* [WHAT THE EXERCISE ASKS] The material below holds the lines to copy: from the one with "regional eSIM instead, or grab" up to and including the one with "severa. Y el 50% presentaba". Copy them exactly and skip the pictures.

* [INFORMATION SHOWN]
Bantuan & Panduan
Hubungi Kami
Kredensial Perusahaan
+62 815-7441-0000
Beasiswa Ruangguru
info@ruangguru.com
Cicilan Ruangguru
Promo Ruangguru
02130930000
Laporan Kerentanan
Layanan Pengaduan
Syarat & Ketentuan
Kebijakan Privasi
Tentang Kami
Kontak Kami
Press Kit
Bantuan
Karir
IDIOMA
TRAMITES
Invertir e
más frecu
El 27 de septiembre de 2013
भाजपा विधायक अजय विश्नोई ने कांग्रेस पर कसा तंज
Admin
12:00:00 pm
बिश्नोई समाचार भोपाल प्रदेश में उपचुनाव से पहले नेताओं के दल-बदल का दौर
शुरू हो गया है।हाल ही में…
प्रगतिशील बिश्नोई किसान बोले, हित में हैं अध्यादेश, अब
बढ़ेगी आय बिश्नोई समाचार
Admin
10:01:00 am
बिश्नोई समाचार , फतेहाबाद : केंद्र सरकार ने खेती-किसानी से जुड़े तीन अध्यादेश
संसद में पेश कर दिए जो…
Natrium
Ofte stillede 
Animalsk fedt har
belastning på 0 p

* * *

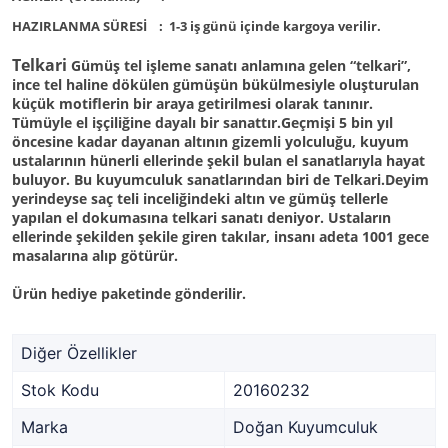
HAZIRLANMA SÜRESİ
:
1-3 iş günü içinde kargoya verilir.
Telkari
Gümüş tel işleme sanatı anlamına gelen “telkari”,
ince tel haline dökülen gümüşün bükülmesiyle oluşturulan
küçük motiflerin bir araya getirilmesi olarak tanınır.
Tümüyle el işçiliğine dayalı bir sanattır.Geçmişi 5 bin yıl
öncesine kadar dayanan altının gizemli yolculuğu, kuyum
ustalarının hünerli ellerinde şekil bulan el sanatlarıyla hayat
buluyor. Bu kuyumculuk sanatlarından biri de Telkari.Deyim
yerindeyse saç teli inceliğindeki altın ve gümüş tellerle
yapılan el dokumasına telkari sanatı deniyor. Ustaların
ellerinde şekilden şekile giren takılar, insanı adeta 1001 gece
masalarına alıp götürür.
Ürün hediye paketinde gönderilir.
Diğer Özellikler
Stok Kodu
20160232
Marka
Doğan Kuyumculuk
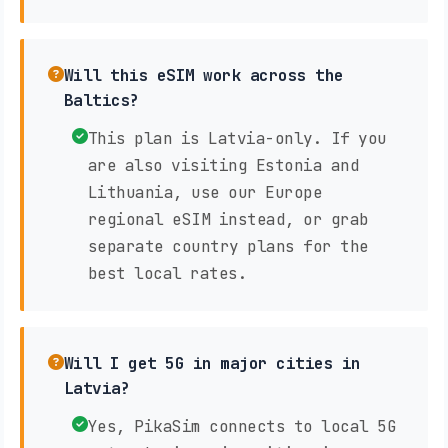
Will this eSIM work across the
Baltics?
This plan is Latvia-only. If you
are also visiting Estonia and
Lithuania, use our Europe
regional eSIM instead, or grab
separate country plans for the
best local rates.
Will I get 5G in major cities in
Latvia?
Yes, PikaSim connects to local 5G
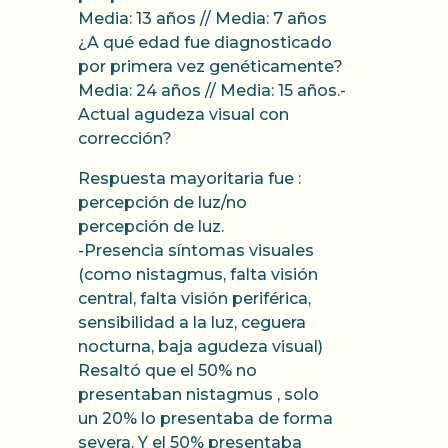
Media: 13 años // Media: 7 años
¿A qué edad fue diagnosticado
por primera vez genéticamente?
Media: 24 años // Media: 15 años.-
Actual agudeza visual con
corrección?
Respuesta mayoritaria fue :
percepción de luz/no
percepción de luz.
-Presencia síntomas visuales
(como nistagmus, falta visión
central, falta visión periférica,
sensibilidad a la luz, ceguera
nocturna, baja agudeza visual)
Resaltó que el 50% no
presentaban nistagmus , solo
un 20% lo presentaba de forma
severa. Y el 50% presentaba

* [EXERCISE OUTPUT]
regional eSIM instead, or grab
separate country plans for the
best local rates.
Will I get 5G in major cities in
Latvia?
Yes, PikaSim connects to local 5G
Media: 13 años // Media: 7 años
¿A qué edad fue diagnosticado
por primera vez genéticamente?
Media: 24 años // Media: 15 años.-
Actual agudeza visual con
corrección?
Respuesta mayoritaria fue :
percepción de luz/no
percepción de luz.
-Presencia síntomas visuales
(como nistagmus, falta visión
central, falta visión periférica,
sensibilidad a la luz, ceguera
nocturna, baja agudeza visual)
Resaltó que el 50% no
presentaban nistagmus , solo
un 20% lo presentaba de forma
severa. Y el 50% presentaba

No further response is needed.